Malgré les difficultés qui affectent le système, nous aimerions souligner certains aspects positifs d’accueillir quatre nouvelles stations du TLR dans la ZAC du Cœur d’Orléans. En voici donc dix : 

 

  1. Nous sommes la toute première banlieue à recevoir le TLR, et ce, en grande partie à cause du nombre de résidents d’Orléans qui prennent actuellement les transports en commun. Nous pouvons en être fiers.
  2. Le TLR met une fin heureuse à de longues années à négocier les nids-de-poule, les chantiers de construction et les fermetures de rues. Avons-nous mentionné les nids-de-poule ?
  3. Chacune des quatre stations a son caractère propre, ce qui fournit différentes options aux usagers. Par exemple, la station Jeanne D’Arc est située au croisement de l’autoroute 174 et du boulevard Jeanne d’Arc. Elle sera desservie par deux entrées à contrôle tarifaire situées de chaque côté du boulevard Jeanne d’Arc et comptera 40 places de stationnement pour vélos. En comparaison, la station Trim est dotée d’un terminus d’autobus et d’un large stationnement incitatif pouvant accueillir 1 100 voitures, pratique pour les habitants des zones rurales environnantes qui se rendent au centre-ville.
  4. Puisque le TLR possède ses propres voies, la congestion routière est allégée, ce qui se répercute sur les besoins d’entretien. Plus important encore, la pollution de notre ville en est réduite.
  5. Orléans possède le pourcentage de fonctionnaires bilingues le plus élevé de toute la ville d’Ottawa, et même si nous souhaitons les voir travailler sur place à Orléans, certains doivent tout de même se rendre au bureau quelques fois par semaine. Emprunter un système fiable de TLR permet de gagner du temps et d’économiser sur les coûts de stationnement au centre-ville. Ce mode de transport peut même avoir des effets positifs sur la santé mentale, en nous évitant le stress de la conduite et des embouteillages.
  6. Les passagers du TLR peuvent facilement utiliser leur vélo et le laisser au stationnement incitatif ou l’apporter dans le train si leur destination n’est pas à distance de marche d’une station. Ils peuvent ainsi économiser sur le kilométrage et l’entretien de leur voiture, et peut-être même réduire le nombre de voitures par foyer.
  7. Nous avons une occasion en or d’attirer davantage de visiteurs d’autres quartiers à nos festivals et événements. Songez à tous ceux qui pourraient assister au Festival de bière artisanale d’Orléans, mais qui ne veulent pas conduire après avoir bu un verre ou deux. L’arrêt Place D’Orléans du TLR n’est qu’à deux pas !
  8. Le TLR suscite de nouveaux projets d’aménagement autour des stations. La ville d’Ottawa commence à recevoir davantage de demandes d’approbation pour des espaces multifonctionnels à Orléans.

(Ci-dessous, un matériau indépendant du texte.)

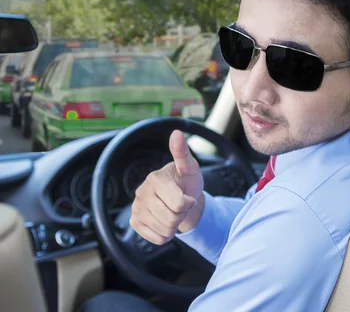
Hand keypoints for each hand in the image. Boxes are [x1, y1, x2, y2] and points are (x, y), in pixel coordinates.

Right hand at [130, 130, 205, 244]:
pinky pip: (157, 239)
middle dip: (182, 215)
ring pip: (165, 230)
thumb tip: (176, 133)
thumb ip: (183, 153)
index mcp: (155, 178)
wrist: (181, 199)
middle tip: (181, 207)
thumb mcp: (190, 168)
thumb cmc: (186, 183)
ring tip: (173, 212)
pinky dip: (165, 234)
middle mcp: (142, 193)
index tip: (188, 197)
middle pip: (172, 219)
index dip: (189, 203)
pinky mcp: (135, 222)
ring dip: (175, 225)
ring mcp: (136, 208)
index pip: (179, 204)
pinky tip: (165, 221)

Les nouveaux aménagements créent de nouveaux emplois, attirent des clients et améliorent l’économie locale. 
  9. Si vous êtes fin gourmet, il y a 47 restaurants où vous sustenter le long des quatre kilomètres qui constituent la ZAC du Cœur d’Orléans, dont certains sont primés. Commencez à découvrir ces petits bijoux et rédigez des avis pour attirer d’autres gourmets de l’extérieur du quartier.
  10. Selon les statistiques, nous savons qu’au moins 8 100 personnes travaillaient de la maison à Orléans pendant la pandémie. Par conséquent, la communauté de petites entreprises de la ZAC de Cœur d’Orléans est devenue plus active et prospère. Plus de 30 nouvelles entreprises ont ouvert leurs portes pendant la crise de la COVID et le Cœur d’Orléans continue de croître aujourd’hui. Cela dit, les temps ont changé. Les fonctionnaires fédéraux ne se déplacent plus vers l’ouest chaque jour pour travailler ; voilà donc une belle occasion d’inciter les gens à venir à l’est par le TLR pour découvrir nos commerces, dormir dans nos hôtels et visiter nos plus beaux sites, comme l’île Petrie, de façon à augmenter le tourisme et à bonifier notre économie. 

 

Bref, en dépit des frustrations occasionnées par l’Étape 1 du TLR, nous avons bon espoir que les petits défauts seront éliminés d’ici 2025 et que la communauté d’Orléans pourra profiter à plein de l’Étape 2 du train léger sur rail.